>>

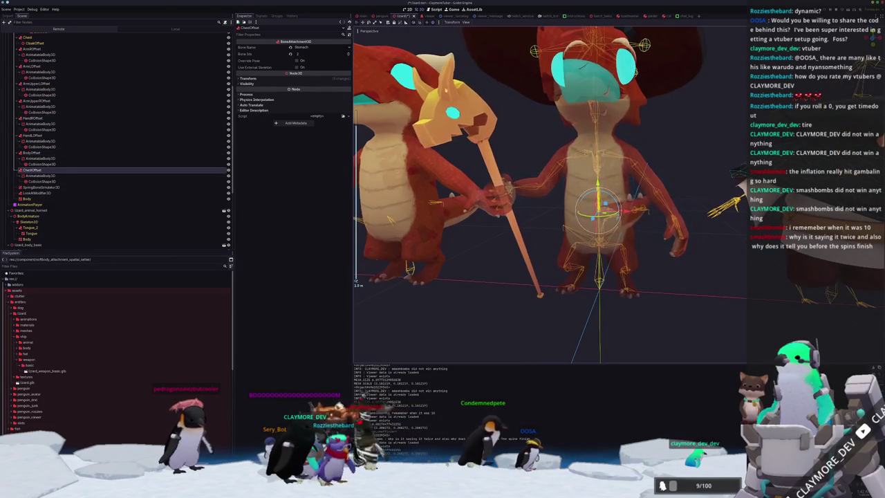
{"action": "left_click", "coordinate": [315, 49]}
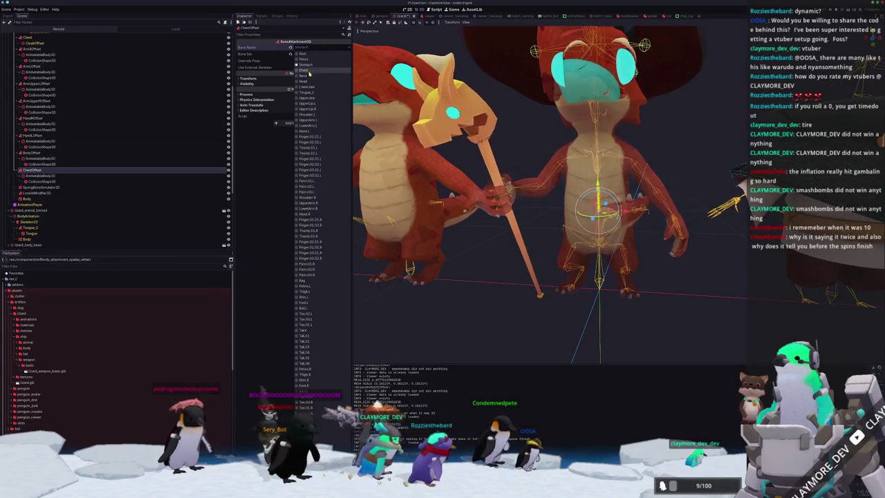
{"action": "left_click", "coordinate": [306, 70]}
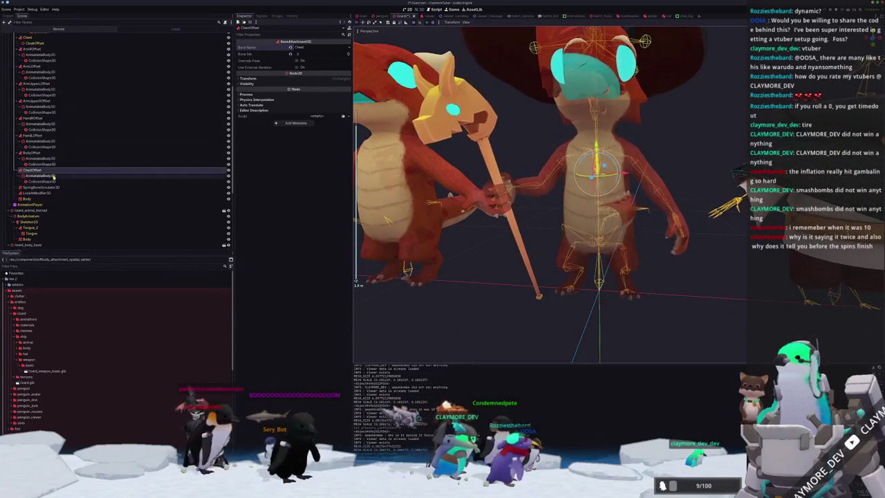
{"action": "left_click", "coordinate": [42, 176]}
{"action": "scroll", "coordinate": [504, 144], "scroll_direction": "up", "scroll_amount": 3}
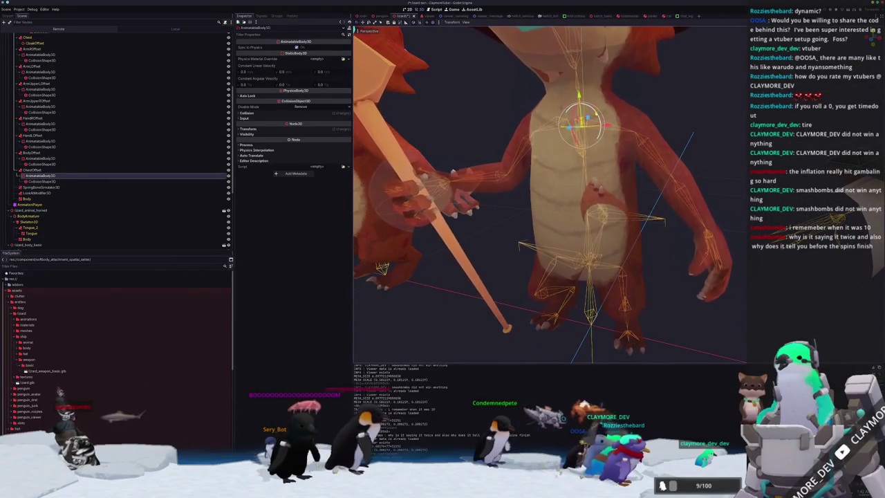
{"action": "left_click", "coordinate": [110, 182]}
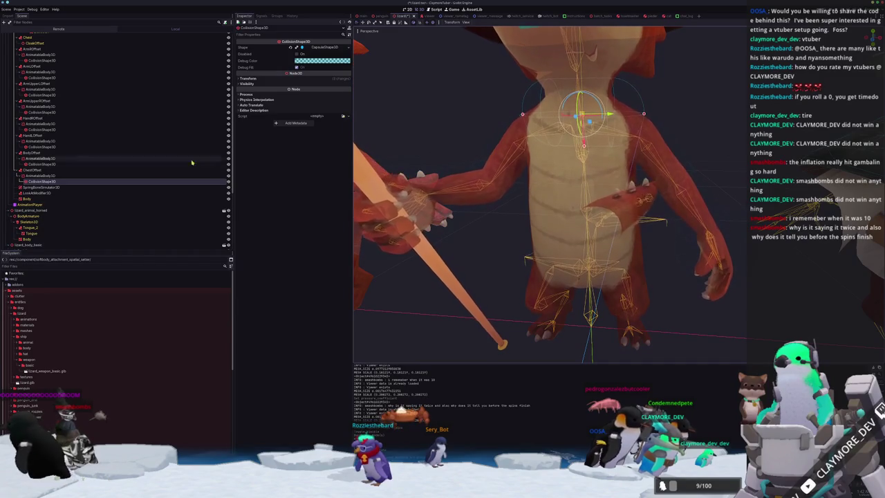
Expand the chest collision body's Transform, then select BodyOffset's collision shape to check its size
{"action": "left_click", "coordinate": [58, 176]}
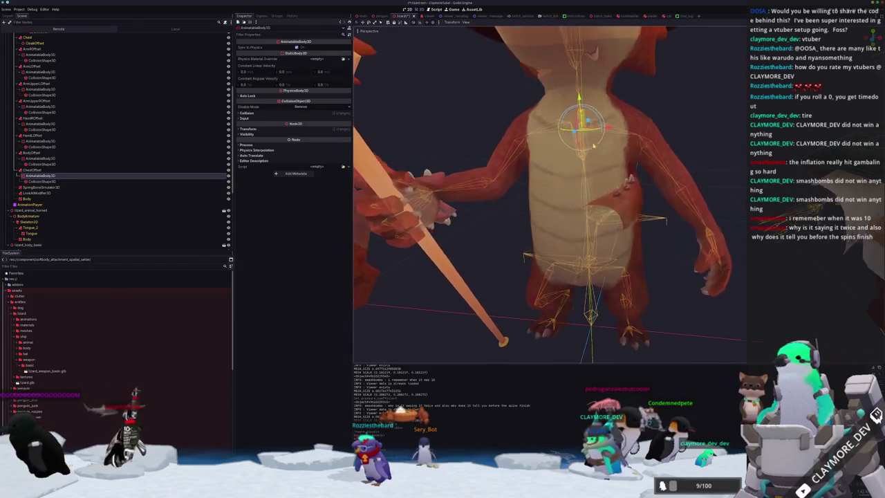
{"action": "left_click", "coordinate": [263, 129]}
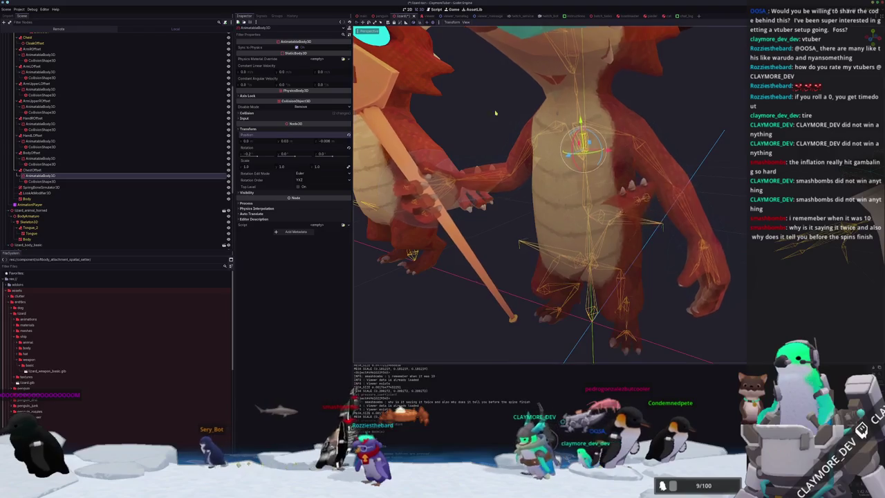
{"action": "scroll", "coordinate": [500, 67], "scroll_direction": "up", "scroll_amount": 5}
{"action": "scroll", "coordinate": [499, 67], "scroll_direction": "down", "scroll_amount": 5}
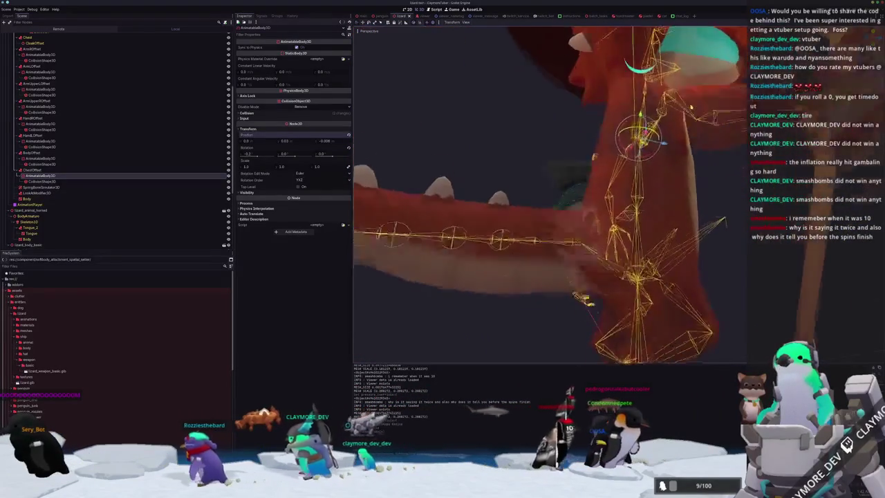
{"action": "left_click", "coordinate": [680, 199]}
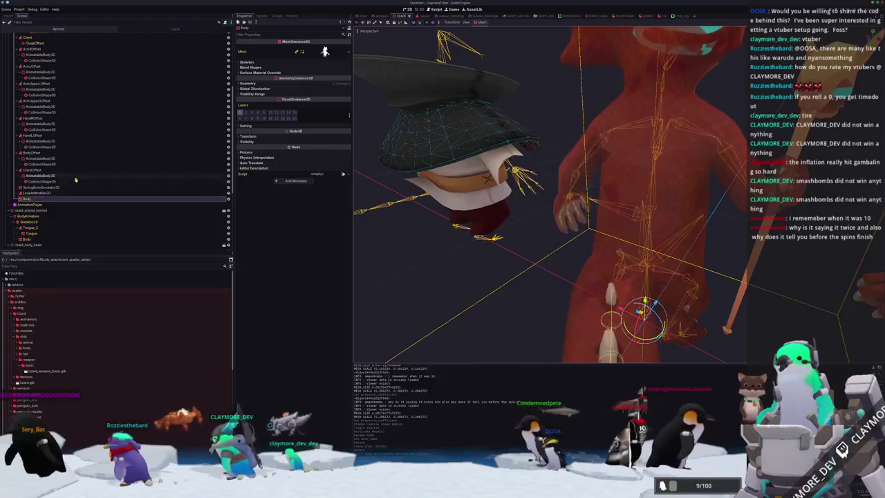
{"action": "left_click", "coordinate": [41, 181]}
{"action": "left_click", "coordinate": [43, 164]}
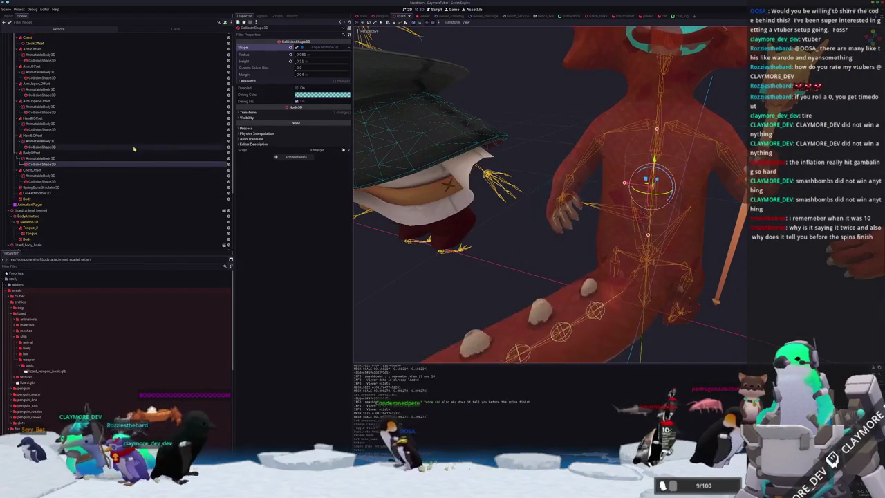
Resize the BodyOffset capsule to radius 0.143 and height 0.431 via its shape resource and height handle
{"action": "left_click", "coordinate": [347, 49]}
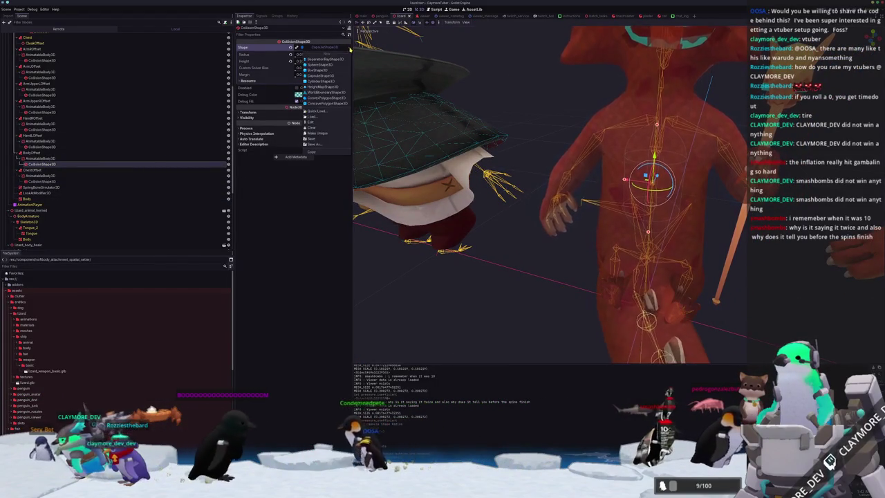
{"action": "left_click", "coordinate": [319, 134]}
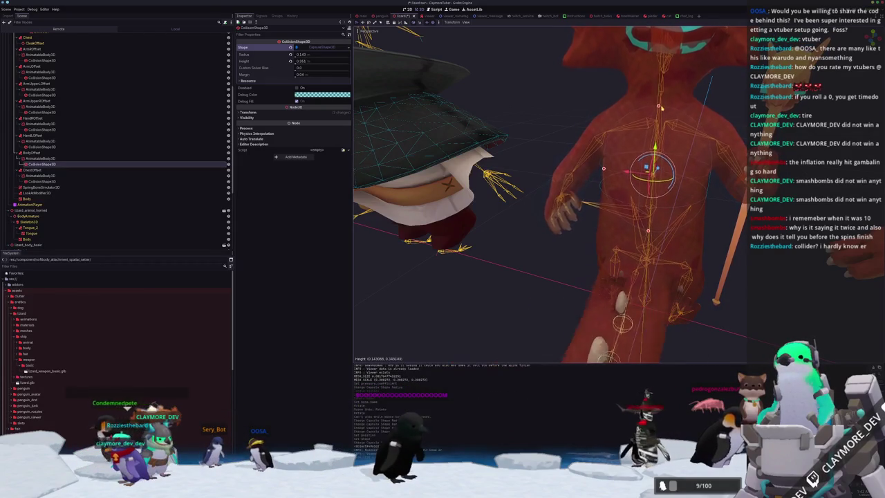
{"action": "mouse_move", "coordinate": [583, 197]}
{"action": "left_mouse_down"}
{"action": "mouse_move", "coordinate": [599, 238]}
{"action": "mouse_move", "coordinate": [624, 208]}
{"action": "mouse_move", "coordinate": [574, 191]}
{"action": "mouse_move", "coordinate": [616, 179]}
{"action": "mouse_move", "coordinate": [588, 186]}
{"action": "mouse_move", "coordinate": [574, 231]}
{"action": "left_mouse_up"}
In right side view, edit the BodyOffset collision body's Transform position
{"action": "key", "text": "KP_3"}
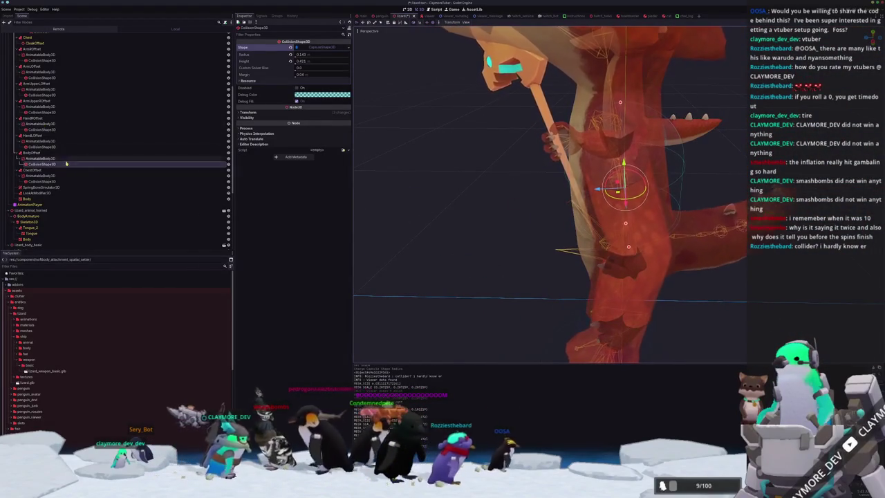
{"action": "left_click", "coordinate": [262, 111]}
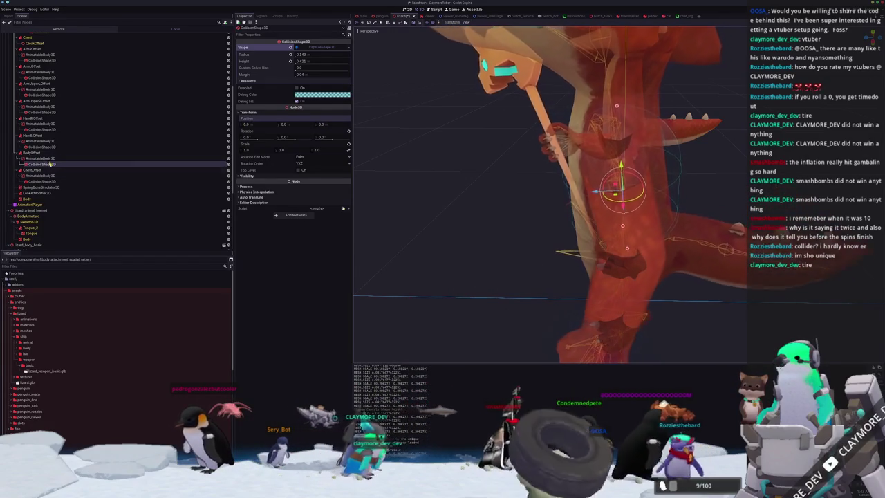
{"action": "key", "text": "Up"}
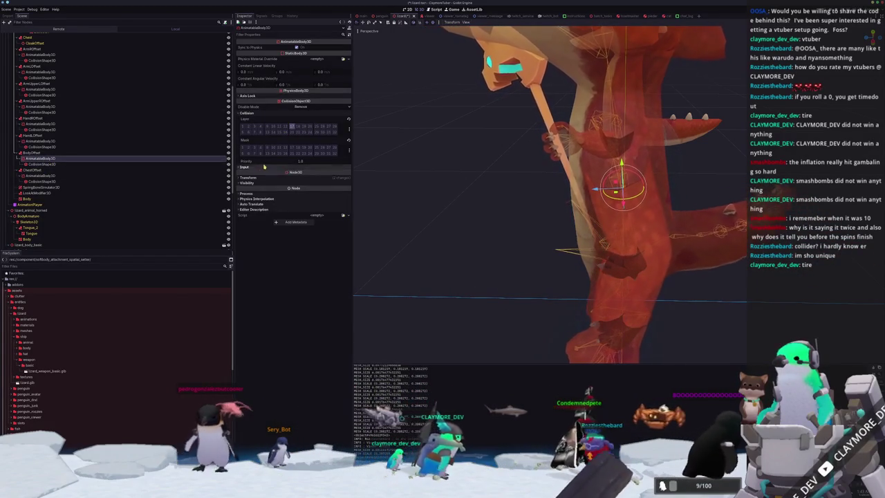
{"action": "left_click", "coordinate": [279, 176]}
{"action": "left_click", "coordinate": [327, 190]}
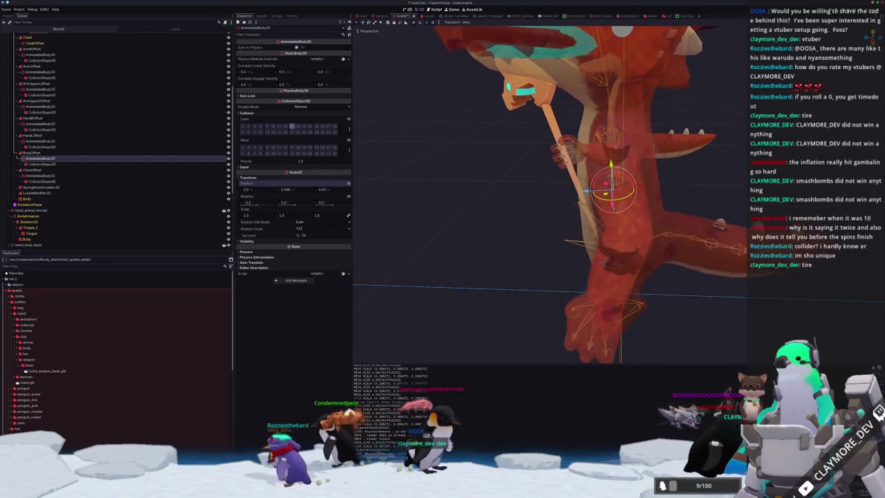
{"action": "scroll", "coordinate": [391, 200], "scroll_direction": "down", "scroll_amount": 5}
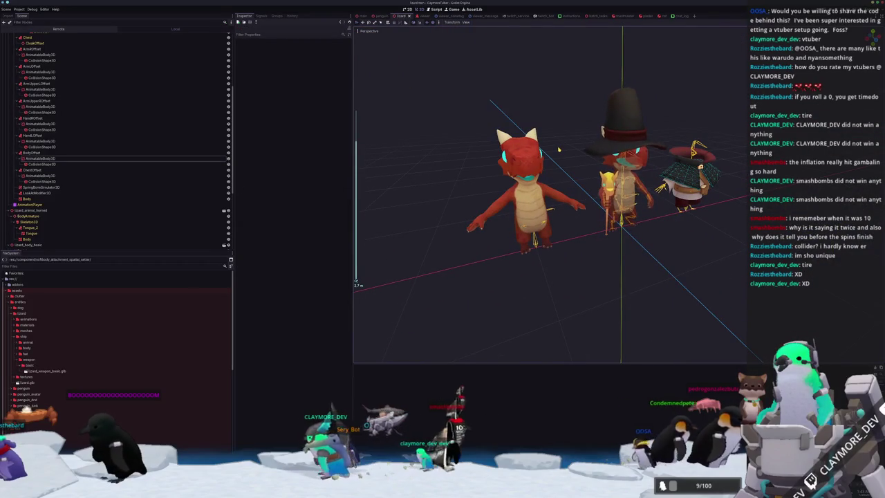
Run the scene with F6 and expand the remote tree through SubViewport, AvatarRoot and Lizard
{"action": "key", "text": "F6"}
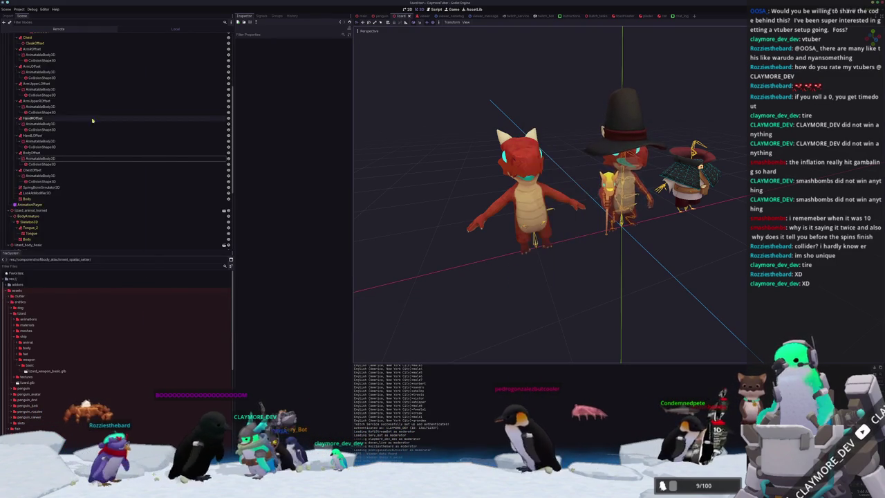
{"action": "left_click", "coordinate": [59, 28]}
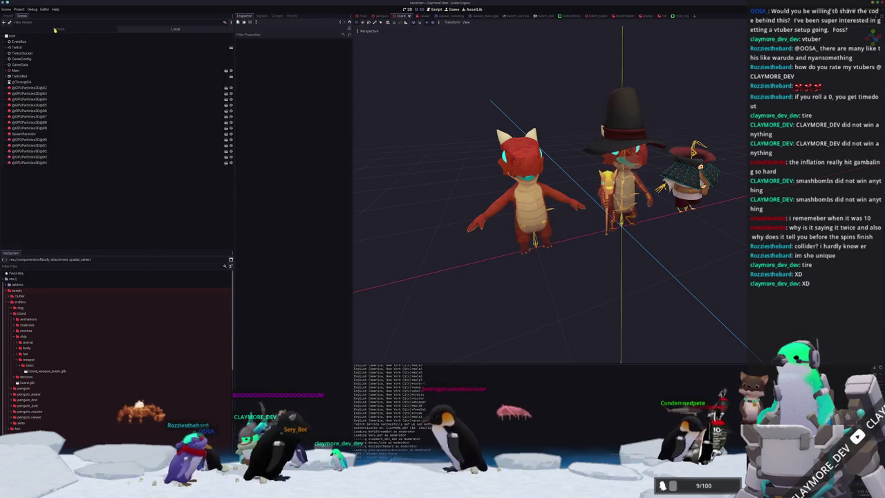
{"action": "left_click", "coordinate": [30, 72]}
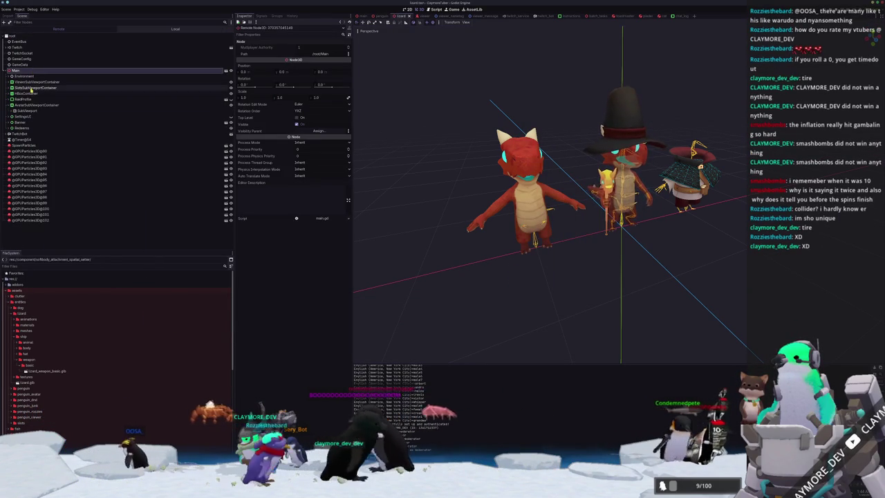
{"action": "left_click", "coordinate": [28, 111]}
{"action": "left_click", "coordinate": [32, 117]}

<<

Each entry above must be repeated word for word, minus its images.

{"action": "left_click", "coordinate": [315, 49]}
{"action": "left_click", "coordinate": [306, 70]}
{"action": "left_click", "coordinate": [42, 176]}
{"action": "scroll", "coordinate": [504, 144], "scroll_direction": "up", "scroll_amount": 3}
{"action": "left_click", "coordinate": [110, 182]}
Expand the chest collision body's Transform, then select BodyOffset's collision shape to check its size
{"action": "left_click", "coordinate": [58, 176]}
{"action": "left_click", "coordinate": [263, 129]}
{"action": "scroll", "coordinate": [500, 67], "scroll_direction": "up", "scroll_amount": 5}
{"action": "scroll", "coordinate": [499, 67], "scroll_direction": "down", "scroll_amount": 5}
{"action": "left_click", "coordinate": [680, 199]}
{"action": "left_click", "coordinate": [41, 181]}
{"action": "left_click", "coordinate": [43, 164]}
Resize the BodyOffset capsule to radius 0.143 and height 0.431 via its shape resource and height handle
{"action": "left_click", "coordinate": [347, 49]}
{"action": "left_click", "coordinate": [319, 134]}
{"action": "mouse_move", "coordinate": [583, 197]}
{"action": "left_mouse_down"}
{"action": "mouse_move", "coordinate": [599, 238]}
{"action": "mouse_move", "coordinate": [624, 208]}
{"action": "mouse_move", "coordinate": [574, 191]}
{"action": "mouse_move", "coordinate": [616, 179]}
{"action": "mouse_move", "coordinate": [588, 186]}
{"action": "mouse_move", "coordinate": [574, 231]}
{"action": "left_mouse_up"}
In right side view, edit the BodyOffset collision body's Transform position
{"action": "key", "text": "KP_3"}
{"action": "left_click", "coordinate": [262, 111]}
{"action": "key", "text": "Up"}
{"action": "left_click", "coordinate": [279, 176]}
{"action": "left_click", "coordinate": [327, 190]}
{"action": "scroll", "coordinate": [391, 200], "scroll_direction": "down", "scroll_amount": 5}
Run the scene with F6 and expand the remote tree through SubViewport, AvatarRoot and Lizard
{"action": "key", "text": "F6"}
{"action": "left_click", "coordinate": [59, 28]}
{"action": "left_click", "coordinate": [30, 72]}
{"action": "left_click", "coordinate": [28, 111]}
{"action": "left_click", "coordinate": [32, 117]}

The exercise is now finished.